Ekspert uważa bowiem za błędną najnowszą interpretację dyrektora KIS pozwalającą wymieniać faktury uproszczone na zwykłe.
– Sprzedawca nie powinien wymieniać paragonu z NIP nabywcy na fakturę, bo taki paragon, wystawiony na kwotę nieprzekraczającą 450 zł, sam w sobie jest fakturą. Nie zawiera jedynie części wymaganych informacji i dlatego jest fakturą uproszczoną – tłumaczy Wojciech Śliż.
W jego przekonaniu prawidłowym działaniem sprzedawcy powinno być wystawienie na prośbę klienta faktury korygującej, która uzupełniałaby dane nieznajdujące się na paragonie z NIP nabywcy. Chodzi m.in. o dane identyfikacyjne i adres kupującego, cenę jednostkową towaru, stawkę podatku i kwotę podatku od sumy wartości sprzedaży netto, z podziałem na kwoty dotyczące poszczególnych stawek VAT, zgodnie z art. 106e ust. 5 pkt 3 ustawy o VAT.

Problem jest techniczny

Wojciech Śliż przyznaje, że niebezpieczeństwo nadużyć jest skutkiem technicznych problemów związanych z raportowaniem danych w JPK_VAT.
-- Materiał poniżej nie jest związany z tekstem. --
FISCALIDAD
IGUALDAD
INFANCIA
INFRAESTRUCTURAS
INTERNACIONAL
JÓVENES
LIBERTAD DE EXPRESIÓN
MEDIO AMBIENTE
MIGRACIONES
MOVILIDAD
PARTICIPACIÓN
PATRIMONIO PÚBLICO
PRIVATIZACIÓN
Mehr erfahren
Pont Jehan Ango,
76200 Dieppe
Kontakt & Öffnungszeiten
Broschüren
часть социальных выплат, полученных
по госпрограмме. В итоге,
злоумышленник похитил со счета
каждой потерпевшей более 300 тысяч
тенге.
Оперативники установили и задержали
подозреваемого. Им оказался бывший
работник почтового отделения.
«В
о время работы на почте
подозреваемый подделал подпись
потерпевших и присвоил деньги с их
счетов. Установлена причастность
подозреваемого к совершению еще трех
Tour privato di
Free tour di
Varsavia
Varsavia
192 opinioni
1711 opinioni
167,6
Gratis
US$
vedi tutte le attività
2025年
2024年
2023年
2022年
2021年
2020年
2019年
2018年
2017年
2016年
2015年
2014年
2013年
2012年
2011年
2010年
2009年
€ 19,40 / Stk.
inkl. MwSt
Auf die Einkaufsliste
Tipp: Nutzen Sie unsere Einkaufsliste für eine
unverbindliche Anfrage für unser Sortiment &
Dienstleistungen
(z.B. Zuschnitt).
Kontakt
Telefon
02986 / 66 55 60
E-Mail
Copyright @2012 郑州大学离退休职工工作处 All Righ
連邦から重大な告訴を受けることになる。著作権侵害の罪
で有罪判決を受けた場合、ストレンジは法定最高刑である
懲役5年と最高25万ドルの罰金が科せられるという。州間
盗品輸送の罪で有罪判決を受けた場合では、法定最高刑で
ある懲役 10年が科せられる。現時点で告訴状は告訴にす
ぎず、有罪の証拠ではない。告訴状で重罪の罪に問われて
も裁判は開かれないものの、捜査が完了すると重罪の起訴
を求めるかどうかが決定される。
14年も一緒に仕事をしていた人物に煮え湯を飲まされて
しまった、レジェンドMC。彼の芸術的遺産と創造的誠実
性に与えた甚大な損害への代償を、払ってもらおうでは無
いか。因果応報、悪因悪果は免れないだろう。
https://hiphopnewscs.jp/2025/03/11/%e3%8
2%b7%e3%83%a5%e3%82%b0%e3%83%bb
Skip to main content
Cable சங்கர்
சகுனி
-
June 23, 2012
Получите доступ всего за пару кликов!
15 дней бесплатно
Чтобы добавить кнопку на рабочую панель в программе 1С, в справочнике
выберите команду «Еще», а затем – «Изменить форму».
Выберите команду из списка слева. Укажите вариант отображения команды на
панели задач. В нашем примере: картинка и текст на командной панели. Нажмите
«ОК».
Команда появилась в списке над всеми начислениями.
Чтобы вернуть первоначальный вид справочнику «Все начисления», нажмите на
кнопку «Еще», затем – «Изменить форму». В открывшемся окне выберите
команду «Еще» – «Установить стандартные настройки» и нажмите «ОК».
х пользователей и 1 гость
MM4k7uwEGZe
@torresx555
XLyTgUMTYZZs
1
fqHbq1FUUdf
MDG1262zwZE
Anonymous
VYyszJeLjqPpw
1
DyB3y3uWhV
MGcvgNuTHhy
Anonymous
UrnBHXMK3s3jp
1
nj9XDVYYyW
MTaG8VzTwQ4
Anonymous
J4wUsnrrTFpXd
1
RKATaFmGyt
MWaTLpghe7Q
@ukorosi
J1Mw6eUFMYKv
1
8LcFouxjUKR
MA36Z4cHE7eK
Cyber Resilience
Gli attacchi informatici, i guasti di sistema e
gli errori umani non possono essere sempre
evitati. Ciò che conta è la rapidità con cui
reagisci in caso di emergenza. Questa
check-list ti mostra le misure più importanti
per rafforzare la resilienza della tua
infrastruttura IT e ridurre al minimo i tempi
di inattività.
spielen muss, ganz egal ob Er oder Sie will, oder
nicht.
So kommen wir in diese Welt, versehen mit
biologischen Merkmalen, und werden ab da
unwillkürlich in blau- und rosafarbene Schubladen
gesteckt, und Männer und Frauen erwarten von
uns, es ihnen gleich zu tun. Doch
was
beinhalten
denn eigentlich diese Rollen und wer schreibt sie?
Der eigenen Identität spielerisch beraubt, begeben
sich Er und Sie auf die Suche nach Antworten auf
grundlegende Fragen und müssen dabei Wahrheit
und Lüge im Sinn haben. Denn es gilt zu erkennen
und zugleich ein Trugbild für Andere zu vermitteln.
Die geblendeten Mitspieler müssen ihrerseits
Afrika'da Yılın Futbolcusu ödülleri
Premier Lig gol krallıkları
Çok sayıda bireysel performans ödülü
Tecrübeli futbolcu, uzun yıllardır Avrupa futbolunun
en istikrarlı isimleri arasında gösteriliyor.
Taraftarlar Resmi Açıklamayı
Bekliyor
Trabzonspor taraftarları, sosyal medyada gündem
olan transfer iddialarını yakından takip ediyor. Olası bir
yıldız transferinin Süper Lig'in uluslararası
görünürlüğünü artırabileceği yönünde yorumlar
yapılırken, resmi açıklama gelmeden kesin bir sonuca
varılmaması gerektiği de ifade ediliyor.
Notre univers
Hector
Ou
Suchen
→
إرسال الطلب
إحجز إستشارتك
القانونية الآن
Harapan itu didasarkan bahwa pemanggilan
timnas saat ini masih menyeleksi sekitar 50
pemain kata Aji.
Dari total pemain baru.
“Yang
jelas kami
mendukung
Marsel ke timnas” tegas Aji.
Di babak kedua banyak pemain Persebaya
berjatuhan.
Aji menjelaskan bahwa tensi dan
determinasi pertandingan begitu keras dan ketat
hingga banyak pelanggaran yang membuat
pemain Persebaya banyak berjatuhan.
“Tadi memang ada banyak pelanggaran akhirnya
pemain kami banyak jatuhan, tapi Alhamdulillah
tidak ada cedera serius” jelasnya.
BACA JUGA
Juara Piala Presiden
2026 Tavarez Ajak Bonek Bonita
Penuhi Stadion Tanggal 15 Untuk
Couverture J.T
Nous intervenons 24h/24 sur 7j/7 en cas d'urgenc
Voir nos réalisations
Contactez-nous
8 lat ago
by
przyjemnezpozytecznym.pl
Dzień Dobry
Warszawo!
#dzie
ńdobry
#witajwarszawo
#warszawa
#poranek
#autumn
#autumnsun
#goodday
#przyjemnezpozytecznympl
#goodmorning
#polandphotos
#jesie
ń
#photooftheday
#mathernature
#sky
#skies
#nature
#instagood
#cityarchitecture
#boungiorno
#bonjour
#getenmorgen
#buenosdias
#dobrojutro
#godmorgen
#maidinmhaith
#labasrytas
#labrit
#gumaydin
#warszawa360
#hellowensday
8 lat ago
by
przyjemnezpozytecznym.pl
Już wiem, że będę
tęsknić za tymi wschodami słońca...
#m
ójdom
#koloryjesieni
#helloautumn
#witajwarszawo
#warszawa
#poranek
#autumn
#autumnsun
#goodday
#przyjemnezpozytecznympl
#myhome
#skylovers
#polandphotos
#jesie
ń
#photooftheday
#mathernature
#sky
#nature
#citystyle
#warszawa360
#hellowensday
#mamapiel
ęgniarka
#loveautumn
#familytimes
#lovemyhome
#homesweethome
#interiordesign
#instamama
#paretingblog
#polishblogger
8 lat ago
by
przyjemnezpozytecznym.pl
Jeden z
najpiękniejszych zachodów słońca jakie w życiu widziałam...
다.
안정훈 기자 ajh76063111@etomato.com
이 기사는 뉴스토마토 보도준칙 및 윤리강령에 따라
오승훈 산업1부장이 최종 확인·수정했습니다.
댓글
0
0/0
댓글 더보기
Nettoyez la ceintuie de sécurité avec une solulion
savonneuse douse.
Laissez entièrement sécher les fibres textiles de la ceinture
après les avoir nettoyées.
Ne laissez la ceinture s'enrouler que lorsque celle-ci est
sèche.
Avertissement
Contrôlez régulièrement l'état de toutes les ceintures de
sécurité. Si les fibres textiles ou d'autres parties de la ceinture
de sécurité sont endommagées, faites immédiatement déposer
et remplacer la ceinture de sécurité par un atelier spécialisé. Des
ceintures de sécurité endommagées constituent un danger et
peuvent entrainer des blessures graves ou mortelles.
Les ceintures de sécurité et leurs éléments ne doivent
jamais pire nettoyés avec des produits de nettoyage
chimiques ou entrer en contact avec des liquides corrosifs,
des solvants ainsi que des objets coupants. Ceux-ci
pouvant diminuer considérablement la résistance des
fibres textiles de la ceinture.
– W JPK powinny być wykazane wszystkie faktury sprzedaży, zakupu oraz sprzedaży z kas fiskalnych, a więc także tzw. faktury uproszczone na kwotę poniżej 450 zł. To ostatnie bywa jednak utrudnione ze względu na nieprzystosowanie systemów kasowych, które nie są w stanie odpowiednio wyodrębnić paragonów z NIP nabywcy na kwotę do 450 zł od innych paragonów. W konsekwencji część podatników, zamiast wykazywać w JPK paragony z NIP nabywcy wystawione na kwotę do 450 zł, wykazuje je w ogólnej sprzedaży z kas fiskalnych – potwierdza ekspert.
Zgadza się, że choć z formalnego punktu widzenia jest to postępowanie niepoprawne, to nie prowadzi do zaniżenia raportowanego w JPK podatku należnego.
– Spowoduje jednak powstanie niezgodności przy analizie pliku zakupowego nabywcy, który wykaże VAT z faktur uproszczonych nieujętych w plikach sprzedażowych ich wystawców – potwierdza Wojciech Śliż.
Ekspert przyznaje jednak, że dopóki systemy kasowe podatnika nie umożliwią wyodrębnienia paragonów z NIP nabywcy i wykazywania ich odrębnie w JPK, dopóty fiskusowi trudno będzie wykryć ewentualne wyłudzenia.